Unfortunately it is a pervasive problem. I've had multiple papers submitted on my behalf without me even getting a chance to look at the final draft, or where my comments were pretty much ignored because I had no seniority. Plus most senior authors have about 12 different projects on their plate and won't bother to take the time to read the whole thing if it was a collaboration and not something coming from their lab.

Usually it's the first author that is expected to keep track of everything. And when you're relying on one person, things tend to slip through the cracks (especially when you've been looking at the same document for days on end and things start bleeding together). Asking for feedback from coauthors will normally catch 90% of issues even if each reader is only half paying attention. But things still get missed if you don't have several rounds of editing from multiple people with fresh eyes, which can be impossible to arrange.

Not saying any of this as an excuse for the field, of course, just giving a behind-the-scenes of how things have played out in my experience.

In a perfect world, the journal itself would have a team of copy editors to catch these sort of issues--I have no idea how it got to the point where journal "editors" don't do any editing. Especially considering the fact that the journal is the one making money off of the publication (and if it's open access, the research group itself almost certainly paid thousands to "compensate" the journal even though they're still getting site traffic and revenue from tracking).
 
I think the delay between the first mention of SMPDL3B by Moreau in 2020 and this paper is indicative of the lack of certainty from some people involved that this is a real effect. Possibly the replication in another cohort and the chart showing the association with contraception was part of requirements from peer reviewers or people who were part of this team who spotted the problem with the relevance of the control cohort.

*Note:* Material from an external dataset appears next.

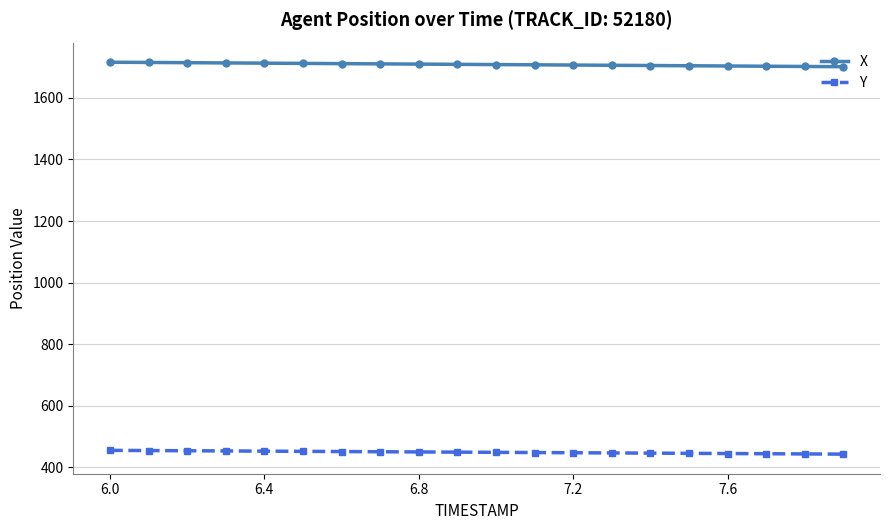

What is the minimum value shown in the chart?

442.8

Thinking cynically, this paper may be a way for the Moreau team to make use of the work done in order to appear to be doing something. For example, it's very helpful to OMF fundraising - "we have the biomarker! Please give more so we can fund ongoing work!".

Abstract conclusion said:
SMPDL3B emerges as a key biomarker for ME severity and immune dysregulation, with its activity influenced by hormonal and PI-PLC regulation. The ability of vildagliptin and saxagliptin to preserve membrane-bound SMPDL3B and reduce its soluble form via PI-PLC inhibition suggests a novel therapeutic strategy. These findings warrant clinical trials to evaluate their potential in mitigating immune dysfunction and symptom burden in ME.
I think it is irresponsible to be publishing that conclusion in the abstract on the basis of the data presented. We need the OMF to be doing much better than this. I think the study contributes to the muddiness in ME/CFS literature - seeming to provide evidence for sexual dimorphism in ME/CFS and the impact of oestrogen on ME/CFS when it really does not.

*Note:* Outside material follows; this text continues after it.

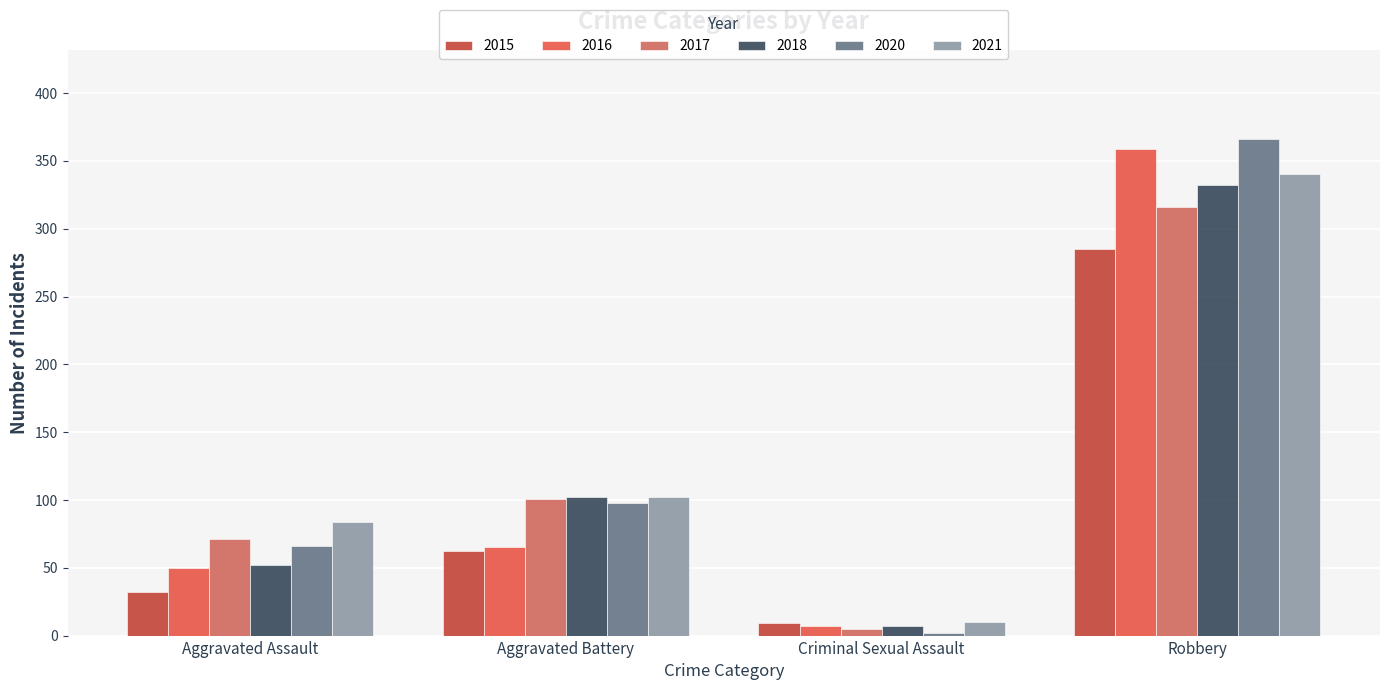

At how many categories does at least one series exceed 324?

1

Reading the limitations and the conclusion of the paper itself, the paper appears to have been written by two camps - one saying that they have a key biomarker and another much more cautious and acknowledging the problems with the study. Here's the conclusion:

paper conclusion said:
Our findings suggest that SMPDL3B may play a central role in ME pathophysiology, potentially contributing to chronic inflammation and disease severity. However, further studies are needed to determine whether these associations are causal. These findings suggest that SMPDL3B could serve as both a biomarker for disease severity and a target for therapeutic intervention. By addressing the current gaps in understanding and refining therapeutic strategies targeting SMPDL3B, we can move closer to developing more effective, personalized treatments for ME.

Fluge and Mella are the only non-Canadians in the author list, and are presumably there because they provided the Norwegian samples for analysis.